> _SUPPLIED DATA_

==============================

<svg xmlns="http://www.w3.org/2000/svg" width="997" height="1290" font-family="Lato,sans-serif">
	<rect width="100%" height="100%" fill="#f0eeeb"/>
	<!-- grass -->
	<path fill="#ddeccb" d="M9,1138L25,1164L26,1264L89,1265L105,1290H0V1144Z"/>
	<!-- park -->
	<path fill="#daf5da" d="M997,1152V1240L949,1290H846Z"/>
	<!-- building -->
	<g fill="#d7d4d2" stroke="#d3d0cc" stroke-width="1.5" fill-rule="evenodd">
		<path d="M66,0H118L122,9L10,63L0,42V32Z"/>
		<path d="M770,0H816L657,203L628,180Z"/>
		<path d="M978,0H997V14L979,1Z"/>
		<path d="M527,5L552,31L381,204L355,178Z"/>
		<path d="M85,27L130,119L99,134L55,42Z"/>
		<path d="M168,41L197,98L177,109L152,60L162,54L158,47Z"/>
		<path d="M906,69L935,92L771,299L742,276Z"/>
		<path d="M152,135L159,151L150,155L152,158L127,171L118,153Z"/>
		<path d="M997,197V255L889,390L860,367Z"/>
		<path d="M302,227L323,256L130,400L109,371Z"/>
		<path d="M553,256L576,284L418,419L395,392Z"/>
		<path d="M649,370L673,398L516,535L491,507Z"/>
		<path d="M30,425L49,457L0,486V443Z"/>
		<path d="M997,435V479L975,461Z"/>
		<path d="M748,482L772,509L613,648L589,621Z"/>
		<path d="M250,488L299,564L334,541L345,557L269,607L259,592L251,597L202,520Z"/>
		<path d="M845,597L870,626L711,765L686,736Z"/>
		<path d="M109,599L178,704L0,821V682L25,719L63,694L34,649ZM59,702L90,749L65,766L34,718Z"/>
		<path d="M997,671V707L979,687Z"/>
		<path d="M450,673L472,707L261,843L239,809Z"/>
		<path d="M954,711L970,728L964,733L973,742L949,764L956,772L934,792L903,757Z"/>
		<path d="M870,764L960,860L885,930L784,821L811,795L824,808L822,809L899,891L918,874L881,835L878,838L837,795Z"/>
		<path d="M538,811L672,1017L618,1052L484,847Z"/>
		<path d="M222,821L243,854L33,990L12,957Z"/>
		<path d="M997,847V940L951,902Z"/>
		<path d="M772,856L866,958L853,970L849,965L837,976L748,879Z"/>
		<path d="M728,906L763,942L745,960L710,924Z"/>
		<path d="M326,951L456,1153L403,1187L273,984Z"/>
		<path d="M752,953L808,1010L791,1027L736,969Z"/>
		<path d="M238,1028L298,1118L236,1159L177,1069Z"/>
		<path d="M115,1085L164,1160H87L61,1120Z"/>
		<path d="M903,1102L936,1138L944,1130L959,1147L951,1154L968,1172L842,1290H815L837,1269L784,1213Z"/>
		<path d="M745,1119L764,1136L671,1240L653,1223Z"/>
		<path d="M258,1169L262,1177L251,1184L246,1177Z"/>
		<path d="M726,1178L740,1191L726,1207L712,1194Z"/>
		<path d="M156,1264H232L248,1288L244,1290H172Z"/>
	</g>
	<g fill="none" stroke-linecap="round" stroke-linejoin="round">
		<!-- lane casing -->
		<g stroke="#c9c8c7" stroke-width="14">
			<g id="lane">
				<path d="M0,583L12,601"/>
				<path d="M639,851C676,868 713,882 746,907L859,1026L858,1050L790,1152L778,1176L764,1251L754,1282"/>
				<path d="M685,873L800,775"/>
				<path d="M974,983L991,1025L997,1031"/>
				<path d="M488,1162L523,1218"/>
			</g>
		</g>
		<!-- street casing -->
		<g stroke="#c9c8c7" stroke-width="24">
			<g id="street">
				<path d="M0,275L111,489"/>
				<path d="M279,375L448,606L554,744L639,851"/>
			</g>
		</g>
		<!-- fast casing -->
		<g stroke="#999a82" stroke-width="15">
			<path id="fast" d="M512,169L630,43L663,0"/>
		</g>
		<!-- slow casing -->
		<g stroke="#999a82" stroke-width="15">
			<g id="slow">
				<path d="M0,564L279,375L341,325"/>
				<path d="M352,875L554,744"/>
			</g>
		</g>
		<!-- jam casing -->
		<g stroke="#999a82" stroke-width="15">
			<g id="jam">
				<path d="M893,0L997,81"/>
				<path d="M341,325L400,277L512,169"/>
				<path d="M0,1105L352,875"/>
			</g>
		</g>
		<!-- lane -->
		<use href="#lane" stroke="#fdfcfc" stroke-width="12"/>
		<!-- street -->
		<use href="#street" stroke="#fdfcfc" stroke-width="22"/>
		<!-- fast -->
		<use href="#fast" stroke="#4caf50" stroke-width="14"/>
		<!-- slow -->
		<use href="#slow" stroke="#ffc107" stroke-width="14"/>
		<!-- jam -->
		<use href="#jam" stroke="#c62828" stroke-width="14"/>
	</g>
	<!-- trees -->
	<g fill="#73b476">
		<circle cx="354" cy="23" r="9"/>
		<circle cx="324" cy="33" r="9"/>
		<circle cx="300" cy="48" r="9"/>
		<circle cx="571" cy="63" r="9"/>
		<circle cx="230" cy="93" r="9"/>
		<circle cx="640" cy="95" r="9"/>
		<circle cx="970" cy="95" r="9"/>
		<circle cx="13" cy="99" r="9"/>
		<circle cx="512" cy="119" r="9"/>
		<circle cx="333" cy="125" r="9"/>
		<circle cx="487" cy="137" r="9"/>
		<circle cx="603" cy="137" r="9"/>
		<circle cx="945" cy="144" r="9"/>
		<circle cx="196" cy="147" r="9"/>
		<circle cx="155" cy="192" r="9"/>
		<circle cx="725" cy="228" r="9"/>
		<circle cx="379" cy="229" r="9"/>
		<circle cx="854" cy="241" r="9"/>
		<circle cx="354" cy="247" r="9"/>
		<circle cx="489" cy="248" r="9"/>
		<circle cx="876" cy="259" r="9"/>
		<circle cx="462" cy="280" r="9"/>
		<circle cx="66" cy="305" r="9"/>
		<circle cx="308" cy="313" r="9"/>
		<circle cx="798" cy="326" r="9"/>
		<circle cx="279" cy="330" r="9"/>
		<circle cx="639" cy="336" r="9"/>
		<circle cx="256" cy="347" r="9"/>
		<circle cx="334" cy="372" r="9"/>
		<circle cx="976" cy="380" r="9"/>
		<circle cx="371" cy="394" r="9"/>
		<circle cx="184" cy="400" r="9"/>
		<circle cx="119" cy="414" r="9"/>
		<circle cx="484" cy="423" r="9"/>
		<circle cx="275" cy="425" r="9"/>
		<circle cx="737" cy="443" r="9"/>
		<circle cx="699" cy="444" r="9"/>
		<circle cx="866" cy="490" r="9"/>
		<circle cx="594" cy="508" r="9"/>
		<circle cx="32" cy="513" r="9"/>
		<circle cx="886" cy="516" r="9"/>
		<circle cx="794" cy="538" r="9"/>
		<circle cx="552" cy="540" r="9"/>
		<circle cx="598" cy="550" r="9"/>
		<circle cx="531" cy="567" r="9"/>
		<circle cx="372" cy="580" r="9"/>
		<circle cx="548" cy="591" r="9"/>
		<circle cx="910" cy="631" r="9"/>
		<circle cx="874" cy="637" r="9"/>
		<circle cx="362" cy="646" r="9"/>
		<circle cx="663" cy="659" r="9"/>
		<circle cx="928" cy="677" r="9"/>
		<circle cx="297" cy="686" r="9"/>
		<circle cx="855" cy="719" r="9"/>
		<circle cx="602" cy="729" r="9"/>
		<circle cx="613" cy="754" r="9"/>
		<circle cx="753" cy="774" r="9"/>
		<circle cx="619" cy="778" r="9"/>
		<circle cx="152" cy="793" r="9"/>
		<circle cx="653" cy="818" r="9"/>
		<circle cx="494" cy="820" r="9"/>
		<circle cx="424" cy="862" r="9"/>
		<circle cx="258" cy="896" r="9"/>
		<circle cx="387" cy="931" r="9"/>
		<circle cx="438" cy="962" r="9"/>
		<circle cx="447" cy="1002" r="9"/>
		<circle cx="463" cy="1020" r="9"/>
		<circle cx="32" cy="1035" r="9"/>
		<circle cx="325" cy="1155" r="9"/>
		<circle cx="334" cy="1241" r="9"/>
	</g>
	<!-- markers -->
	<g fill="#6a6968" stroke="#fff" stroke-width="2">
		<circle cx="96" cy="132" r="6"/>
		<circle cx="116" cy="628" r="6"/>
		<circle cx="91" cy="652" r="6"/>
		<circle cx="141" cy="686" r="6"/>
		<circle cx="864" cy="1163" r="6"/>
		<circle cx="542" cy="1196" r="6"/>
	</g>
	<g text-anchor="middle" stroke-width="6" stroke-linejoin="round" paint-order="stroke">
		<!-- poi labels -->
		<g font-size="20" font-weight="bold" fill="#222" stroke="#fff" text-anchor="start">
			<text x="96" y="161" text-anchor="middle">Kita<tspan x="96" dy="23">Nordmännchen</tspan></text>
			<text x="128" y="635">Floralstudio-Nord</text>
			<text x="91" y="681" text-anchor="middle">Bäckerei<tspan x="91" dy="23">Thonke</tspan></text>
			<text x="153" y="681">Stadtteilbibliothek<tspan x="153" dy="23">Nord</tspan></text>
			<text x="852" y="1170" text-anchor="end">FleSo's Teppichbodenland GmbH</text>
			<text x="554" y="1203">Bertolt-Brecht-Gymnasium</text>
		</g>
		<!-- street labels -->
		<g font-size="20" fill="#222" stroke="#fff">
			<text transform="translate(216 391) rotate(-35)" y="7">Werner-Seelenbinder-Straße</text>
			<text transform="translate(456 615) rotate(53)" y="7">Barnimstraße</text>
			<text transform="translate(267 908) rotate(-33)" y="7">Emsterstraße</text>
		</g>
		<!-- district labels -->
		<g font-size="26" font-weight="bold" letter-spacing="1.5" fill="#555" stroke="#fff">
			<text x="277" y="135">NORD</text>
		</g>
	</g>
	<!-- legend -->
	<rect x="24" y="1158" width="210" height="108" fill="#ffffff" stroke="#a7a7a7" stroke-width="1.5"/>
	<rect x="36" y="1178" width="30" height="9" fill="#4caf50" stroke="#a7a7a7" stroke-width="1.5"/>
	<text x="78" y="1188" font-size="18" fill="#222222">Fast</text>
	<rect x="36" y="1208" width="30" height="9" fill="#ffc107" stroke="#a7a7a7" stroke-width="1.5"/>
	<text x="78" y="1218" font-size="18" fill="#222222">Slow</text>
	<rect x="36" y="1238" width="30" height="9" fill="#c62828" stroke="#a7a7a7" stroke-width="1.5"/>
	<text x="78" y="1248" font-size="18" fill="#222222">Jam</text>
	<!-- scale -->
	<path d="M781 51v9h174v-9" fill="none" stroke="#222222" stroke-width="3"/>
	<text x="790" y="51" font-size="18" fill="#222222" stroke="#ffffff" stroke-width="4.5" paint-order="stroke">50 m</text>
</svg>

==============================

> _PROBLEM DETAILS_
Search the records for the word "none" and return every line that holds it.

> _RESPONSE TO THIS EXERCISE_
	<g fill="none" stroke-linecap="round" stroke-linejoin="round">
	<path d="M781 51v9h174v-9" fill="none" stroke="#222222" stroke-width="3"/>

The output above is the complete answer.